## Provided passage:
·····

From £375 to £670 per week |   sleeps 4

Ogmore Vale and the Vale of Glamorgan in South Wales combine coastline and rustic charm with Welsh heritage, indoor and outdoor pursuits and some seriously good shopping.

Spanning from Porthcawl and Ogmore-by-sea on the western stretch of the coast to Barry in the east, then inland to the villages and towns of Llantwit Major, Bridgend and Cowbridge, this versatile visitor destination is a rich haven of things to see and do.

Towns, Villages & Valleys


The town of Porthcawl is a popular family holiday destination situated midway between Cardiff and Swansea and easy to get to from the M4. A classic seaside resort dating back to the Victorian era, it comes complete with a promenade, Blue Flag beaches, a new marina, a grand pavilion, funfair, museum and three impressive golf courses.

·····

## Provided data:
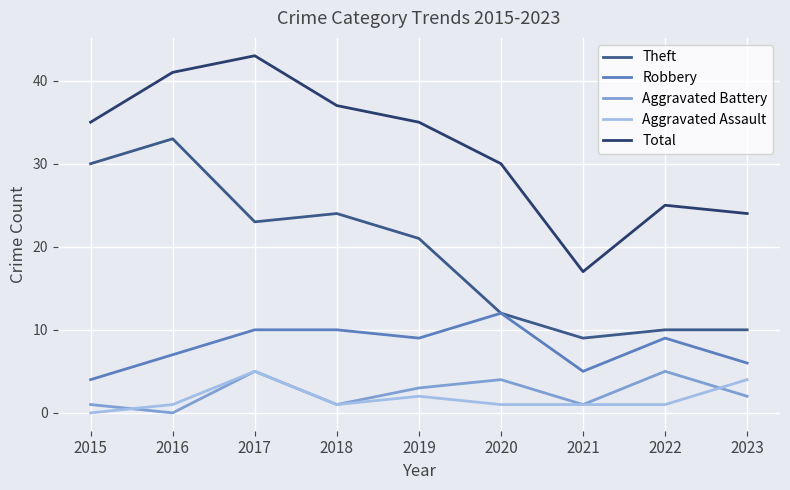

What is the approximate value of Aggravated Battery at 2019?

3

·····

## Job:
According to the passage about Ogmore Vale and the Vale of Glamorgan, between which two cities is the town of Porthcawl situated? The material above has no connection to the passage about Ogmore Vale and the Vale of Glamorgan.

## Answer box:
Porthcawl is situated midway between Cardiff and Swansea.